Transcribe verbatim every line from the line containing "На дне емкости" to the end of the entries, including both endpoints. Output nothing beyond those lines.

(Extracted page text data)
--- START ---

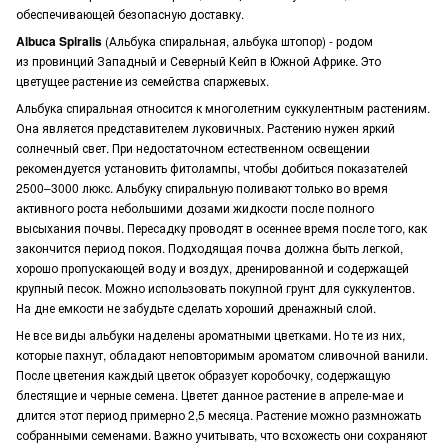
обеспечивающей безопасную доставку.
Albuca Spiralis
(Альбука спиральная, альбука штопор) - родом
из провинций Западный и Северный Кейп в Южной Африке. Это
цветущее растение из семейства спаржевых.
Альбука спиральная относится к многолетним суккулентным растениям.
Она является представителем луковичных. Растению нужен яркий
солнечный свет. При недостаточном естественном освещении
рекомендуется установить фитолампы, чтобы добиться показателей
2500–3000 люкс. Альбуку спиральную поливают только во время
активного роста небольшими дозами жидкости после полного
высыхания почвы. Пересадку проводят в осеннее время после того, как
закончится период покоя. Подходящая почва должна быть легкой,
хорошо пропускающей воду и воздух, дренированной и содержащей
крупный песок. Можно использовать покупной грунт для суккулентов.
На дне емкости не забудьте сделать хороший дренажный слой.
Не все виды альбуки наделены ароматными цветками. Но те из них,
которые пахнут, обладают неповторимым ароматом сливочной ванили.
После цветения каждый цветок образует коробочку, содержащую
блестящие и черные семена. Цветет данное растение в апреле-мае и
длится этот период примерно 2,5 месяца. Растение можно размножать
собранными семенами. Важно учитывать, что всхожесть они сохраняют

--- END ---

PROBLEM SOLUTION —
На дне емкости не забудьте сделать хороший дренажный слой.
Не все виды альбуки наделены ароматными цветками. Но те из них,
которые пахнут, обладают неповторимым ароматом сливочной ванили.
После цветения каждый цветок образует коробочку, содержащую
блестящие и черные семена. Цветет данное растение в апреле-мае и
длится этот период примерно 2,5 месяца. Растение можно размножать
собранными семенами. Важно учитывать, что всхожесть они сохраняют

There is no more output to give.